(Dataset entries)
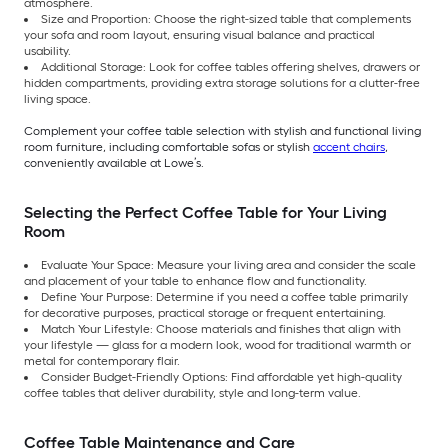
atmosphere.
Size and Proportion: Choose the right-sized table that complements
your sofa and room layout, ensuring visual balance and practical
usability.
Additional Storage: Look for coffee tables offering shelves, drawers or
hidden compartments, providing extra storage solutions for a clutter-free
living space.
Complement your coffee table selection with stylish and functional living
room furniture, including comfortable sofas or stylish
accent chairs
,
conveniently available at Lowe’s.
Selecting the Perfect Coffee Table for Your Living
Room
Evaluate Your Space: Measure your living area and consider the scale
and placement of your table to enhance flow and functionality.
Define Your Purpose: Determine if you need a coffee table primarily
for decorative purposes, practical storage or frequent entertaining.
Match Your Lifestyle: Choose materials and finishes that align with
your lifestyle — glass for a modern look, wood for traditional warmth or
metal for contemporary flair.
Consider Budget-Friendly Options: Find affordable yet high-quality
coffee tables that deliver durability, style and long-term value.
Coffee Table Maintenance and Care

» Exercise brief:
A verbatim copy of every record is required, with all pictures excluded.

» Exercise result:
atmosphere.
Size and Proportion: Choose the right-sized table that complements
your sofa and room layout, ensuring visual balance and practical
usability.
Additional Storage: Look for coffee tables offering shelves, drawers or
hidden compartments, providing extra storage solutions for a clutter-free
living space.
Complement your coffee table selection with stylish and functional living
room furniture, including comfortable sofas or stylish
accent chairs
,
conveniently available at Lowe’s.
Selecting the Perfect Coffee Table for Your Living
Room
Evaluate Your Space: Measure your living area and consider the scale
and placement of your table to enhance flow and functionality.
Define Your Purpose: Determine if you need a coffee table primarily
for decorative purposes, practical storage or frequent entertaining.
Match Your Lifestyle: Choose materials and finishes that align with
your lifestyle — glass for a modern look, wood for traditional warmth or
metal for contemporary flair.
Consider Budget-Friendly Options: Find affordable yet high-quality
coffee tables that deliver durability, style and long-term value.
Coffee Table Maintenance and Care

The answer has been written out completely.